BY SHELBIE GOULDING
The proposal from John Richard, the authorized agent and business operator, had its first reading before Sumter City Council. He applied to rezone the 3.27-acre property at 410 S. Main St. It is currently zoned light industrial-warehouse.
Richard said he wants to bring the cannabis industry to the City of Sumter and work with its local farmers. He said he walked door-to-door to talk with residents in the area about his business and had a petition for them to sign approving his rezoning.
The planning commission recommended approval of the request.
Councilwoman Ione Dwyer said the business depreciates residents’ property value and that the community doesn’t want the business in their back yard.
Dwyer also said she isn’t against the business itself but that it doesn’t need to be in the location. She said something of better use to the community could be built there.
Councilman Calvin Hastie, who represents much of South Sumter, said area residents don’t want the business in their neighborhood.
During a public hearing, five spoke in favor of the rezoning, and six spoke in opposition. Only city residents are allowed to speak during public hearings.
Richard’s father, Marius Richard, spoke in favor and said it’s an opportunity to improve and clean up the area.
Other businessmen spoke in favor of the manufacturer bringing spurring more business and economic growth to the city.
A woman wearing a yellow T-shirt that said South Sumter Neighborhood Beautification Association Inc. spoke for her fellow residents also wearing the T-shirts.
She said the community doesn’t want a manufacturer being placed in the area. It could go outside the city or outside of South Sumter.
“We live here, and we’re interested in our community,” she said. “I’m determined. They aren’t going to take my street.”
Hastie told the woman and those in opposition of the rezoning that forming a neighborhood association and coming together in unity will help resolve issues that affect their community, such as this rezoning.
“Let these people know we are fighting back,” Dwyer said. “The only way to do this is to do it together.”
Council deferred the rezoning to have extra time to discuss the request.
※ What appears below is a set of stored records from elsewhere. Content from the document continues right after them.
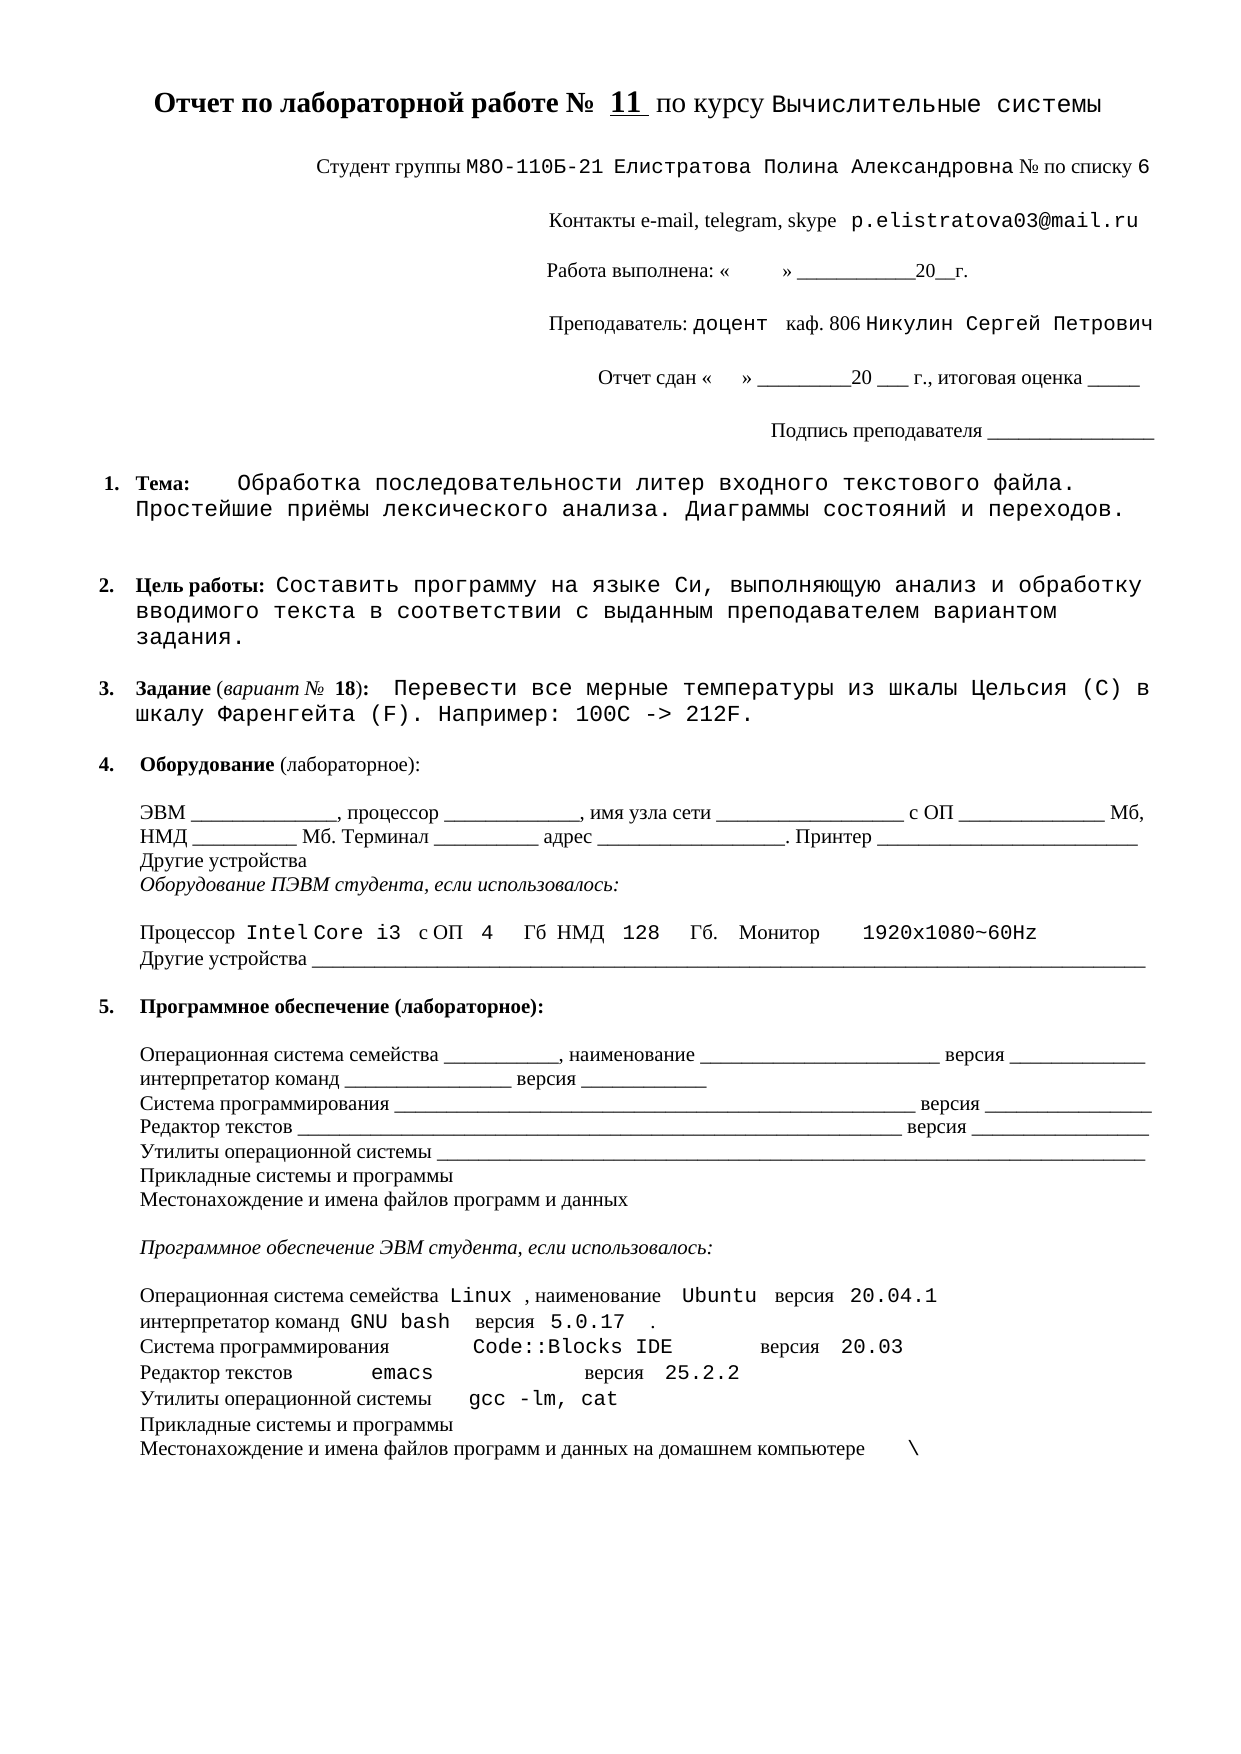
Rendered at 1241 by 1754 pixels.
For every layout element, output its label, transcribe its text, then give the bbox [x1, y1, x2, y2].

text Отчет по лабораторной работе № 11 по курсу Вычислительные системы [98, 83, 1156, 120]
text Утилиты операционной системы gcc -lm, cat [139, 1386, 1156, 1412]
text Прикладные системы и программы [139, 1163, 1156, 1187]
text Система программирования __________________________________________________ версия ________________ [139, 1090, 1156, 1114]
list Задание (вариант № 18): Перевести все мерные температуры из шкалы Цельсия (С) в шкалу Фаренгейта (F). Например: 100С -> 212F. [98, 676, 1156, 728]
text Другие устройства ________________________________________________________________________________ [139, 946, 1156, 970]
text Система программирования Code::Blocks IDE версия 20.03 [139, 1334, 1156, 1360]
text Процессор Intel Core i3 с ОП 4 Гб НМД 128 Гб. Монитор 1920x1080~60Hz [139, 920, 1156, 946]
text Программное обеспечение ЭВМ студента, если использовалось: [139, 1235, 1156, 1259]
text Утилиты операционной системы ____________________________________________________________________ [139, 1138, 1156, 1163]
text Местонахождение и имена файлов программ и данных [139, 1187, 1156, 1211]
list Оборудование (лабораторное): [98, 752, 1156, 776]
text Редактор текстов __________________________________________________________ версия _________________ [139, 1114, 1156, 1138]
text Редактор текстов emacs версия 25.2.2 [139, 1360, 1156, 1386]
text интерпретатор команд ________________ версия ____________ [139, 1066, 1156, 1090]
list Тема: Обработка последовательности литер входного текстового файла. Простейшие приёмы лексического анализа. Диаграммы состояний и переходов. [104, 471, 1156, 523]
text Операционная система семейства ___________, наименование _______________________ версия _____________ [139, 1042, 1156, 1066]
text Контакты e-mail, telegram, skype еp.elistratova03@mail.ru [98, 208, 1156, 234]
text Операционная система семейства Linux , наименование Ubuntu версия 20.04.1 [139, 1283, 1156, 1309]
text Подпись преподавателя ________________ [769, 418, 1156, 442]
text Работа выполнена: « » ____________20__г. [98, 258, 1156, 282]
text Оборудование ПЭВМ студента, если использовалось: [139, 872, 1156, 896]
text интерпретатор команд GNU bash версия 5.0.17 . [139, 1309, 1156, 1334]
text Преподаватель: доцент каф. 806 Никулин Сергей Петрович [98, 311, 1156, 337]
text ЭВМ ______________, процессор _____________, имя узла сети __________________ с ОП ______________ Мб, НМД __________ Мб. Терминал __________ адрес __________________. Принтер _________________________ [139, 800, 1156, 848]
list Цель работы: Составить программу на языке Си, выполняющую анализ и обработку вводимого текста в соответствии с выданным преподавателем вариантом задания. [98, 573, 1156, 651]
list Программное обеспечение (лабораторное): [98, 994, 1156, 1018]
text Студент группы М8О-110Б-21 Елистратова Полина Александровна № по списку 6 [98, 154, 1156, 179]
text Прикладные системы и программы [139, 1412, 1156, 1436]
text Отчет сдан « » _________20 ___ г., итоговая оценка _____ [598, 365, 1156, 389]
text Местонахождение и имена файлов программ и данных на домашнем компьютере \ [139, 1436, 1156, 1461]
text Другие устройства [139, 848, 1156, 872]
The city requires two readings to be approved for a rezoning request to get passed.
Mayor Joe McElveen and Councilman Steven Corley were absent for the meeting.
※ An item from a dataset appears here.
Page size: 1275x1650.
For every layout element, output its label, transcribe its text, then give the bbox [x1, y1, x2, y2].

Request made to bring tailor shop to Oxford Street
A public hearing and first reading was held for a potential garment alteration and tailor shop on Oxford Street for applicant Hugh Betchman Jr.
One city resident spoke in favor and said he’s “always in favor of a tailor shop.”
The request is to amend the professional office district to add garment alteration and repair shops and tailor shops, except custom or merchant tailors, as allowed uses.
Council unanimously approved first reading.
City to match grant for program to attract first-time visitors
A resolution requesting a local match from the City of Sumter of at least $3,750, which equals the minimum 15% local match required by the Municipal Association of South Carolina, to support the city’s application for a $25,000 Hometown Economic Development Grant was made.
The grant and funding will be used for the City of Sumter’s Wayfinding Signage Trailblazer program, which is an important key to increase the traffic of first-time visitors in Sumter.
Hastie said this would be a great asset to the community, especially in the South Sumter area.
Council unanimously approved to commit to the grant.
Sewer right of way project approved
A resolution authorized a contract with V.B. Hawthorne and Son for $141,251.96 for the Sanitary Sewer Right-of-Way Clearing Project for this fall.
V.B. Hawthorne was the second lowest bid and was recommended for approval as the local bidder was only 3% higher than Tom Brigman Contractors Inc. and agreed to match the low bid of $141,251.96.
Council unanimously approved the contract.